Excerpt provided
• • • •

The second design topic I heard was Lean UX by Jeff Gothelf. There's a great article that covers his discussion here, so head over to read it. 

One of the themes I picked up on during the conference was the idea of building value. Design plays into this, designing a good solution. A couple speakers talked about how if we get to focused on delivering the user stories, we can loose track of what the real value we are trying to bring. 

Personally, I've seen this with some of my clients. Even though we're using agile, there is still to much focus on competing the stories in the backlog without much thought about what value those stories bring to the business. It's not a question of getting all the stories completed, it's delivering a product that has real business value. 

Tuesday, August 09, 2011

Agile2011 - Day 2

Today started with the keynote address by Dr Barbara Fredrickson. Her topic was Positive Emotions. She cited research that showed how positive emotions expand our cognition, things like thinking more global, being more positive, improving peripheral vision, being more creative. This positive emotion can be triggered by giving a gift, pictures of cute puppies or upbeat music.

• • • •

Entries provided
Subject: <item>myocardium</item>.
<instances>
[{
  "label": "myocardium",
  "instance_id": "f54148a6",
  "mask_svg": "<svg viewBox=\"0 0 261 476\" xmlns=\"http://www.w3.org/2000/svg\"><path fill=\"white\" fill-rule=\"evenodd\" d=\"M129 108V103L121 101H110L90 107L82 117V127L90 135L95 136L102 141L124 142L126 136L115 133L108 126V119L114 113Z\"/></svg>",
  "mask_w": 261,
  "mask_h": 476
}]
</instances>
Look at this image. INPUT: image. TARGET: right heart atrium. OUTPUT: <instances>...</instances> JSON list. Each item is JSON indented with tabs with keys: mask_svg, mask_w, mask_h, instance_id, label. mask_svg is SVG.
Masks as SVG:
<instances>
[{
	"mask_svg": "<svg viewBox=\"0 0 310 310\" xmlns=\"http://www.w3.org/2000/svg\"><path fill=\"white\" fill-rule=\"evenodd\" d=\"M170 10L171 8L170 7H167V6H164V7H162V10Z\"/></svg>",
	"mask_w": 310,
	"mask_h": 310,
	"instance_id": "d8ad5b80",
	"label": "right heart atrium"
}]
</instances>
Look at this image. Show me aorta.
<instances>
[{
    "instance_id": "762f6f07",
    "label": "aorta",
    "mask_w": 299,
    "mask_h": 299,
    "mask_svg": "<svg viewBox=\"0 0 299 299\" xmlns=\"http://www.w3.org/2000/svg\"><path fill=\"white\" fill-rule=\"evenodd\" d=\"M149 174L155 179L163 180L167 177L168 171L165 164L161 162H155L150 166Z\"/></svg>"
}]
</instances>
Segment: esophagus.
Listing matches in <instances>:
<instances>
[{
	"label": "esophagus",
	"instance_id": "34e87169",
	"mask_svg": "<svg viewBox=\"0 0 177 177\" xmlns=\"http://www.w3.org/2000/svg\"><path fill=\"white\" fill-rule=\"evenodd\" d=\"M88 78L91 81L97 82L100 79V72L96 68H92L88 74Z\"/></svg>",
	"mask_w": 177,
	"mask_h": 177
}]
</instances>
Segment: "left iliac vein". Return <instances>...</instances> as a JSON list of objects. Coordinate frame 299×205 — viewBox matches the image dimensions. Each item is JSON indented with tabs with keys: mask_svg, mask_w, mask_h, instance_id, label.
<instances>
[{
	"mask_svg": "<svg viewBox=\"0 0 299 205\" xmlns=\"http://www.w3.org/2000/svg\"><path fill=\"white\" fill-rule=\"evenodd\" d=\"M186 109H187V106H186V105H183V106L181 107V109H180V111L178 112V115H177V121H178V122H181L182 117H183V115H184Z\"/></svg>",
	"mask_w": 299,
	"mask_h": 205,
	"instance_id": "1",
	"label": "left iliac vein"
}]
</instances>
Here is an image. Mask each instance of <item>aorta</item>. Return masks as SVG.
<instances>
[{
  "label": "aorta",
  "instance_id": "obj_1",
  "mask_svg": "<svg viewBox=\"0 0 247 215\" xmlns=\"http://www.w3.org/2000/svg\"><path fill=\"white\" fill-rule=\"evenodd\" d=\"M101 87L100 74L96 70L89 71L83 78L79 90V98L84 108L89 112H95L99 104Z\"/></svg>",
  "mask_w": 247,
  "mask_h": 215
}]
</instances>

• • • •

Exercise tasks
A - In the conference notes, rewrite the passage from "One of the themes" to "real business value.", putting "worth" wherever "value" appears.
B - Answer these questions using the conference notes:
(i) Who presented the design topic Lean UX?
(ii) Who gave the keynote address that opened Day 2?
(iii) What three things can trigger positive emotion?

Solved tasks
A -
One of the themes I picked up on during the conference was the idea of building worth. Design plays into this, designing a good solution. A couple speakers talked about how if we get to focused on delivering the user stories, we can loose track of what the real worth we are trying to bring. 

Personally, I've seen this with some of my clients. Even though we're using agile, there is still to much focus on competing the stories in the backlog without much thought about what worth those stories bring to the business. It's not a question of getting all the stories completed, it's delivering a product that has real business worth.

B -
(i) Jeff Gothelf
(ii) Dr Barbara Fredrickson
(iii) Giving a gift, pictures of cute puppies, and upbeat music